**What the exercise asks**
Return the following from the records below: each line, word for word, starting with the line that contains "left knee: (394, 302)" and going on through the line that contains "right hip: (318, 238)", with nothing outside that range.

Pose landmark coordinates
Start of Block
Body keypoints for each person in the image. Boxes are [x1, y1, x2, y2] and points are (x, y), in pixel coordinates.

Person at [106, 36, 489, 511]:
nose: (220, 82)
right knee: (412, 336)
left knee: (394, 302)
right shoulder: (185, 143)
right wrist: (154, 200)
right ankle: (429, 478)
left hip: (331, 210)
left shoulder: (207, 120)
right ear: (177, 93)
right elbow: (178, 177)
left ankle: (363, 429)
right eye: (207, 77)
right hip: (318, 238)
End of Block
Start of Block
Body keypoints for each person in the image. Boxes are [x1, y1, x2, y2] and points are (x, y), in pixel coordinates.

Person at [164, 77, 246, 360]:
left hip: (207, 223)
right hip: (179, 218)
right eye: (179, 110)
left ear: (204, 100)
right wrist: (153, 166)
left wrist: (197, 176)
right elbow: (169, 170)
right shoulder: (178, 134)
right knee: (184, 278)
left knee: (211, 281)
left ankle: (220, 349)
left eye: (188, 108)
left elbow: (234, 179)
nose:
End of Block
**Answer space**
left knee: (394, 302)
right shoulder: (185, 143)
right wrist: (154, 200)
right ankle: (429, 478)
left hip: (331, 210)
left shoulder: (207, 120)
right ear: (177, 93)
right elbow: (178, 177)
left ankle: (363, 429)
right eye: (207, 77)
right hip: (318, 238)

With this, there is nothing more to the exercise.